Investors dumped stocks, commodities and the euro on Thursday as investors began to lose hope that European leaders would produce a grand plan to solve the European debt crisis.
Trouble started when the European Central Bank squelched optimism for aggressive action to fight the region's debt crisis, and markets were knocked back further when Germany rejected proposals that would bolster the strength of a bailout fund late in the day.
Thursday's developments deflated some hopes that policymakers will be able to agree on a credible plan at an EU summit getting underway that will reassure investors and stop the euro zone's debt problem from deepening.
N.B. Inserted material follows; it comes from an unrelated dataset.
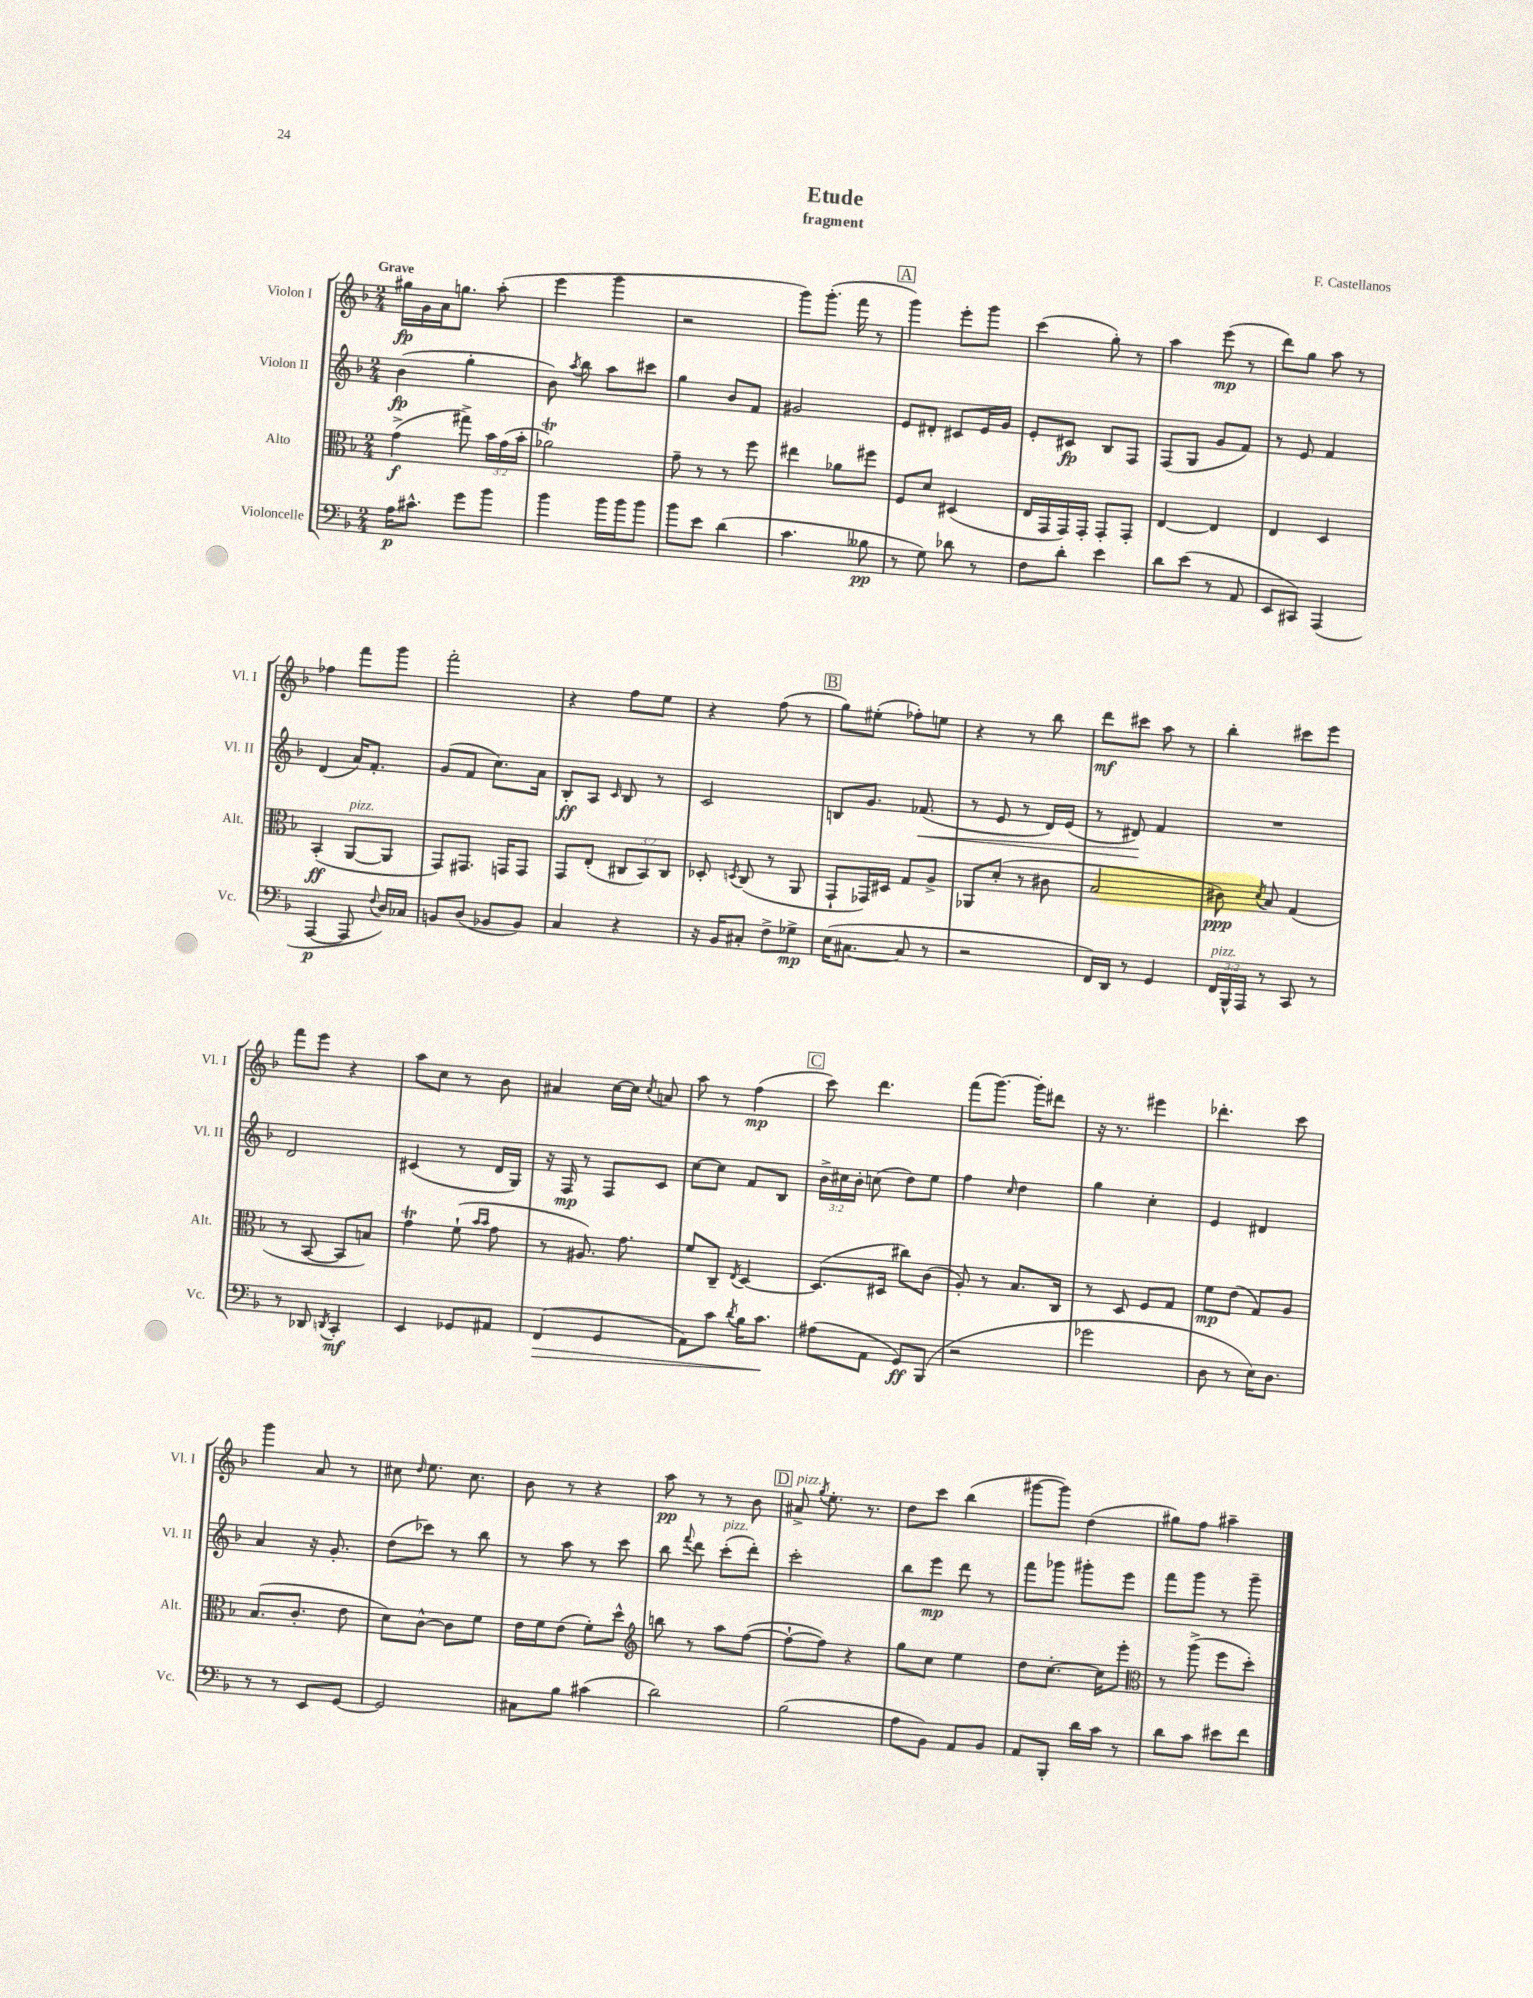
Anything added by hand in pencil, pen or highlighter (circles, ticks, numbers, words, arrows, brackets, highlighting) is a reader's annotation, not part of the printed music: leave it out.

"The whole thing is just a mess. I have been hopeful something will get done, but it's hard to hold on to those hopes given their track record," said Thomas Roth, executive director in U.S. government bond trading at Mitsubishi UFJ Securities USA in New York.
ECB President Mario Draghi poured cold water on market expectations the bank could step up bond purchases, a measure that has been seen as key to stabilizing rising borrowing costs of highly indebted members of the euro zone.
In an ominous sign heading into a key EU summit, Germany rejected draft proposals that would increase the euro zone's firepower in dealing with the credit crisis, triggering a steep sell-off in U.S. stocks and the euro late in the day.
"Once the Germany comment on rejecting the draft came out, that is when the euro and the Dow both reversed from their afternoon highs," said Joe DeGeronimo, chief dealer at SMBC.
"The stock market falling late in the day means the euro is likely going to trade heavy into the Sydney and Asian session overnight."
In a draft obtained by Reuters, EU leaders plan to move up the introduction of a permanent bailout fund to July 2012 and give the facility a banking license.
Such a move would bolster the strength of the rescue fund, but a senior German source said Germany rejected the measures.
"That just spells more trouble ahead in the days to come," Peter Cardillo, chief market economist at Rockwell Global Capital in New York, said of Germany's rejection.
The Dow Jones industrial average ended down 198.67 points, or 1.63 percent, at 11,997.70. The Standard & Poor's 500 Index tumbled 26.66 points, or 2.11 percent, to 1,234.35. The Nasdaq Composite Index gave up 52.83 points, or 1.99 percent, at 2,596.38.
The MSCI All-Country World Index was down 1.8 percent, while the FTSEurofirst 300 slumped to a one-week closing low, down 1.5 percent.
The euro fell to a session low of $1.3288 on Reuters data, its lowest since Nov. 30. It was last at $1.3343, down 0.5 percent.
"TWO STEPS BACK"
Draghi also announced unprecedented action to support Europe's banks, saying the ECB will start offering banks funding for 3 years, as well as easier collateral rules. The ECB also cut interest rates 25 basis points to 1 percent.But markets appeared less concerned with the possibility of a liquidity crunch than they are with the high cost of debt for troubled countries, and yields on Italian and Spanish bonds jumped.
"One step forward, two steps back," said Alan Clarke, UK and euro zone economist at Scotia Capital. "The euro zone leaders might as well not bother. Pack their bags, go home, enjoy the weekend and do their Christmas shopping."
Draghi also took some of the steam out of another talked-about scenario, that the ECB would lend to the International Monetary Fund to help support debt-saddled euro zone economies.
Draghi said lending money to the fund was not compatible with European Union treaties.
"His comments here raise the risk that nothing will be announced this week on how the IMF's resources will be increased," said Greg Fuzesi, economist at JP Morgan Chase in London.
Meanwhile, Europe's banking watchdog said the region's banks must find more capital than previously expected to make them strong enough to weather the debt storm.
The leaders of France and Germany were in Marseilles ahead of the summit, lobbying for their plan to amend the EU treaty to toughen budget discipline.
Paris and Berlin need to win backing quickly for their plan if they are to have it ready as they hope by March, but several countries are skeptical of a treaty change.
German Chancellor Angela Merkel said she was convinced leaders would find a solution to the euro crisis at the summit.
Even safe-haven gold was hit by the selling. Spot gold fell 1.8 percent to $1,709.59 an ounce.
Other commodity prices were also hit by worries Europe was not doing enough to contain the credit crisis, with U.S. crude oil futures settling at $98.34 a barrel, down $2.15, or 2.14 percent.
Ten-year Italian government bond yields rose 44 basis points to 6.51 percent and Spanish 10-year government bond yields jumped 37 basis points to 5.82 percent.